La rapporteuse spéciale de l’ONU pour le logement, Leilani Farha, estime que la Ville de Montréal est sur la bonne voie en matière de logement social, mais qu’elle peut encore faire plus pour l’habitation de manière générale. S’il est un bon début pour s’attaquer à la crise, le règlement «20-20-20» devrait faire l’objet d’améliorations avec le temps, selon elle.
«C’est un premier pas très important pour Montréal, mais quand ce sera implanté et que les promoteurs commenceront à voir les impacts, l’administration pourra envisager de prendre des mesures supplémentaires», explique-t-elle en entrevue à Métro.
Le Règlement pour une métropole mixte, de son nom, est actuellement soumis à une consultation publique. Il comprend, entre autres, l’obligation d’inclure 20% de logements sociaux, 20% de logements abordables et 20% de logements familiaux dans les grands projets résidentiels, avec une certaine modulation de ces seuils selon les secteurs.
«C’est une position courageuse qui doit être applaudie, mais ce n’est pas la seule solution.
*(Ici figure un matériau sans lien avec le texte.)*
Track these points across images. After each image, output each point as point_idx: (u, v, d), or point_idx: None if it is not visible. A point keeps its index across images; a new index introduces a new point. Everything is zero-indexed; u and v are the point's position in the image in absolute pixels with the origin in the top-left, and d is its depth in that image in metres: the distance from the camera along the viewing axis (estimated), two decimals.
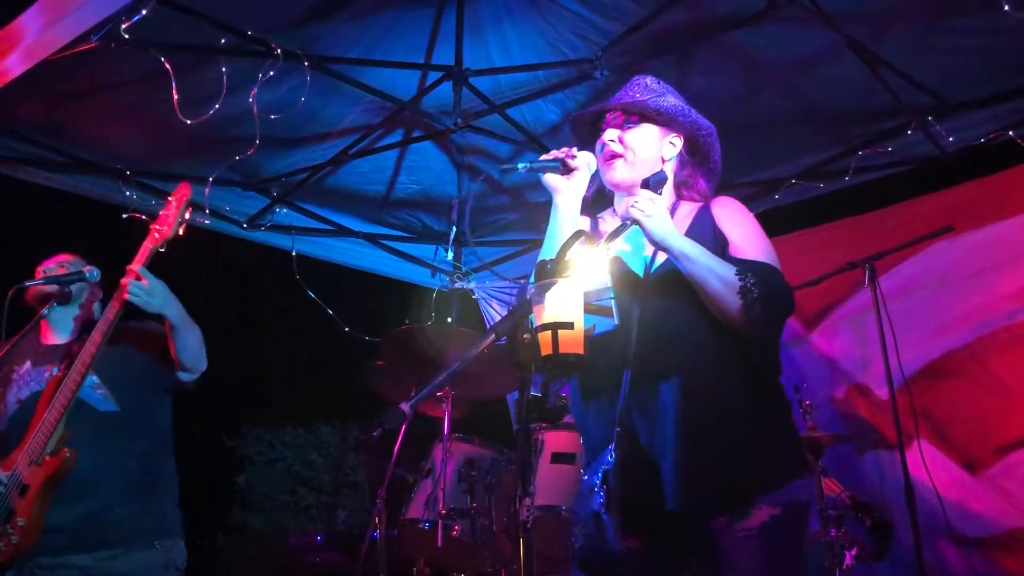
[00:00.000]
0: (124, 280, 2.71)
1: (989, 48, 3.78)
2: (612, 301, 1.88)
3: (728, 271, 1.88)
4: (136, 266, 2.73)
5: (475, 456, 3.48)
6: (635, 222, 1.91)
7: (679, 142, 2.13)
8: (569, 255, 1.72)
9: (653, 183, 1.97)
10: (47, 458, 2.70)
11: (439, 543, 3.40)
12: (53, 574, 2.69)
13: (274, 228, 5.09)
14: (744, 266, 1.90)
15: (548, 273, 1.68)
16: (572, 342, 1.63)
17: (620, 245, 2.03)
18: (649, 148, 2.10)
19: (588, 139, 2.18)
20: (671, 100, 2.12)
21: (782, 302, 1.92)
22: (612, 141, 2.10)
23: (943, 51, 3.82)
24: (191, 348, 2.84)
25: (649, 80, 2.17)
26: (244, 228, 5.03)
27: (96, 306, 3.07)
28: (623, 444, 1.89)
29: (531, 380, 1.64)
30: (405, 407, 1.56)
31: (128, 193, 4.48)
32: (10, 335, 3.00)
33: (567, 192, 2.08)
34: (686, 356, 1.92)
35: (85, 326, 3.00)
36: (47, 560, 2.69)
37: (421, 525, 3.52)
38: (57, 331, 3.01)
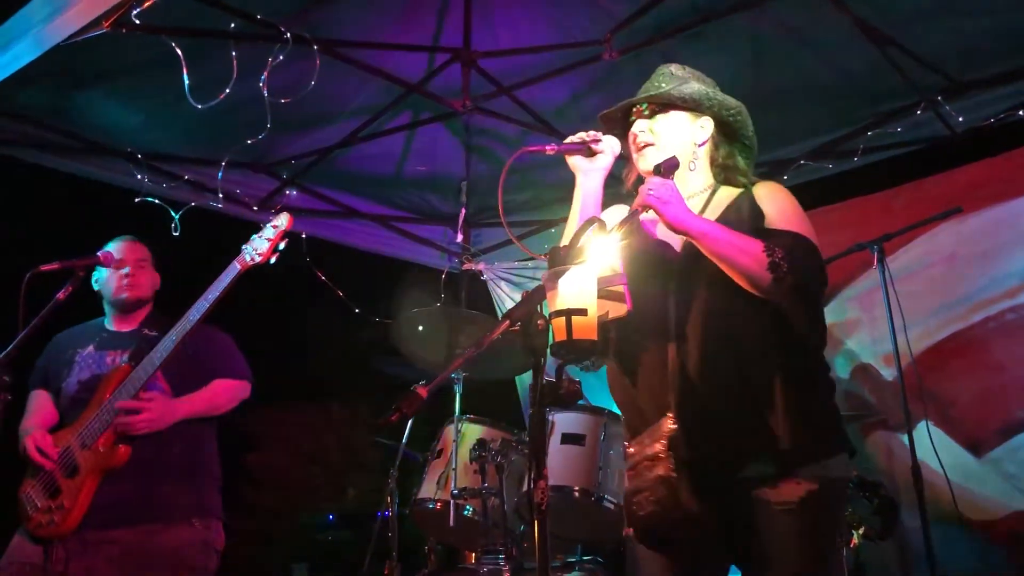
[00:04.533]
0: (126, 421, 2.81)
1: (1000, 27, 3.77)
2: (624, 287, 1.90)
3: (754, 246, 1.91)
4: (124, 404, 2.82)
5: (487, 437, 3.51)
6: (650, 208, 1.92)
7: (709, 124, 2.16)
8: (582, 241, 1.74)
9: (664, 169, 1.99)
10: (101, 448, 2.81)
11: (451, 522, 3.44)
12: (98, 549, 2.79)
13: (284, 210, 5.10)
14: (772, 240, 1.92)
15: (561, 259, 1.70)
16: (586, 328, 1.65)
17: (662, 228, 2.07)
18: (678, 133, 2.15)
19: (621, 134, 2.22)
20: (695, 85, 2.16)
21: (813, 273, 1.95)
22: (642, 132, 2.16)
23: (954, 30, 3.81)
24: (216, 412, 3.04)
25: (674, 68, 2.21)
26: (255, 211, 5.04)
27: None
28: (683, 413, 1.95)
29: (544, 365, 1.67)
30: (422, 392, 1.59)
31: (139, 176, 4.50)
32: (27, 319, 3.03)
33: (590, 174, 2.13)
34: (726, 329, 1.97)
35: (150, 315, 3.14)
36: (92, 535, 2.79)
37: (433, 505, 3.56)
38: (123, 320, 3.12)
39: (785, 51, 4.01)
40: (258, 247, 2.86)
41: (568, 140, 2.13)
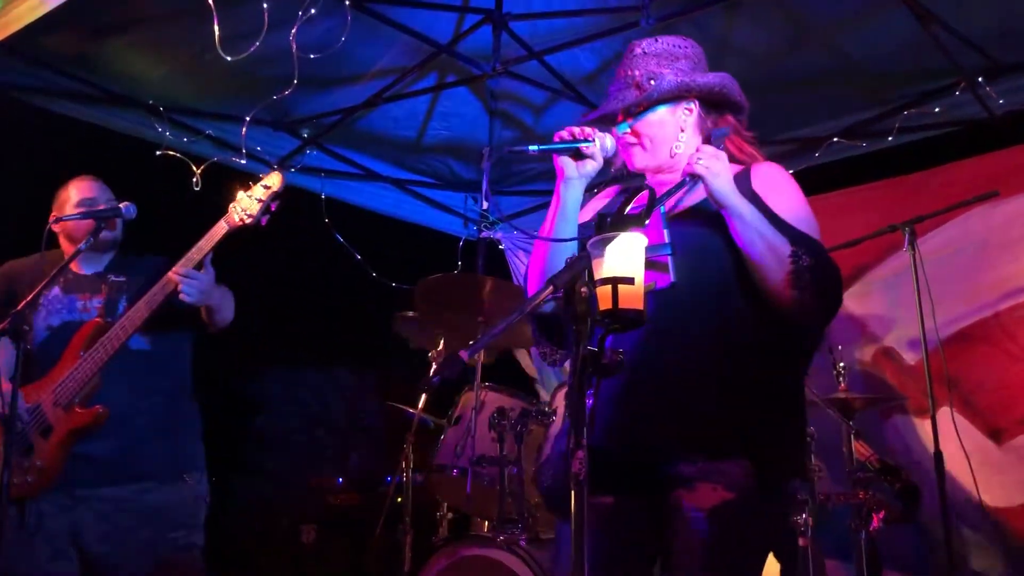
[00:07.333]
0: (174, 277, 2.68)
1: None
2: (670, 257, 1.84)
3: (783, 245, 1.82)
4: (181, 268, 2.69)
5: (506, 406, 3.49)
6: (697, 177, 1.86)
7: (693, 106, 2.06)
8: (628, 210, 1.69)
9: (715, 138, 1.93)
10: (77, 408, 2.73)
11: (468, 489, 3.43)
12: (88, 505, 2.74)
13: (304, 170, 5.05)
14: (800, 244, 1.83)
15: (609, 228, 1.65)
16: (632, 297, 1.61)
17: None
18: (663, 127, 2.05)
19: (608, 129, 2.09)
20: (668, 77, 2.02)
21: (832, 293, 1.86)
22: (626, 134, 2.06)
23: (998, 9, 3.72)
24: (225, 317, 2.90)
25: (645, 46, 2.07)
26: (275, 169, 4.99)
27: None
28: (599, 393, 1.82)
29: (587, 334, 1.62)
30: (464, 355, 1.54)
31: (160, 129, 4.45)
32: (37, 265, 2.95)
33: (572, 183, 2.02)
34: (700, 327, 1.88)
35: (114, 259, 3.02)
36: (81, 492, 2.74)
37: (450, 471, 3.55)
38: (88, 261, 2.97)
39: (823, 26, 3.92)
40: (247, 207, 2.71)
41: (556, 137, 1.99)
C’est seulement l’une des stratégies, illustre Mme Farha. Si c’est la seule, nous avons un problème.»
«Tous les gouvernements doivent faire plus pour lutter contre la spéculation. Ce sont eux qui ont laissé la crise prendre de l’ampleur.» -Leilani Farha, rapporteuse spéciale de l’ONU pour le logement
Des seuils basés sur un consensus?
Mme Farha assure qu’elle appuie la démarche de Projet Montréal. Mais elle comprend aussi le fait que les organismes craignent que les seuils de 20% ne reflètent pas les besoins.
«Plusieurs villes dans le monde utilisent ces seuils-là pour quantifier le nombre de nouveaux bâtiments abordables qui devraient être construits. Moi, ce qui m’inquiète, c’est que ce soit partout pareil. Les conditions à Londres, à Dublin ou à Buenos Aires ne sont sûrement pas les mêmes [qu’à Montréal]», considère-t-elle.
Celle qui est aussi directrice de l’organisme Canada sans pauvreté se dit préoccupée par la formation d’un consensus pouvant servir des intérêts d’abord et avant tout privés.
«Le risque, c’est que ce nombre soit établi parce qu’il est la limite acceptable pour les promoteurs. Ça serait une très mauvaise nouvelle. Le logement ne peut se baser sur ce que le marché veut», renchérit-elle.
40% de logements sociaux?
Appelée à réagir, la porte-parole au Front d’action en réaménagement urbain (FRAPRU), Véronique Laflamme, déplore que les objectifs du règlement soient tout simplement «insuffisants» à l’heure actuelle.
«Si on regarde les besoins à Montréal, on constate assez facilement que 20% de logements sociaux, ce n’est pas assez, surtout quand on sait qu’environ 36,5% des ménages consacrent plus du tiers de leurs revenus au loyer. Dans Ville-Marie, la situation est encore plus préoccupante; ce chiffre atteint environ 40%.» -Véronique Laflamme, porte-parole au FRAPRU
L’objectif de la Ville devrait justement être d’imposer aux promoteurs 40% de logements sociaux dans leurs grands projets, soutient le FRAPRU.
«Sinon, on va clairement contribuer à gentrifier certains secteurs, en y attirant majoritairement une population plus aisée que celle qui y habite déjà, observe Mme Laflamme. C’est pour ça qu’on dit que les règlements d’inclusion doivent être basés sur les besoins du milieu d’abord.»
Leilani Farha et les droits humains
Pour l’experte de l’ONU, la Ville de Montréal doit se servir davantage de la notion de «respect des droits humains» pour obtenir du financement gouvernemental en matière de logement abordable.
«Moi, j’irais voir les paliers de gouvernement pour leur dire que s’ils n’assurent pas un niveau adéquat de ressources, ils violeront la loi sur les droits humains internationaux. Partout dans le monde, cela mettrait le statut diplomatique du Québec et du Canada en danger.»
L’experte conseille à la Ville de demander au gouvernement Trudeau «ce que signifie sa nouvelle Politique nationale sur le logement, en termes d’actions concrètes».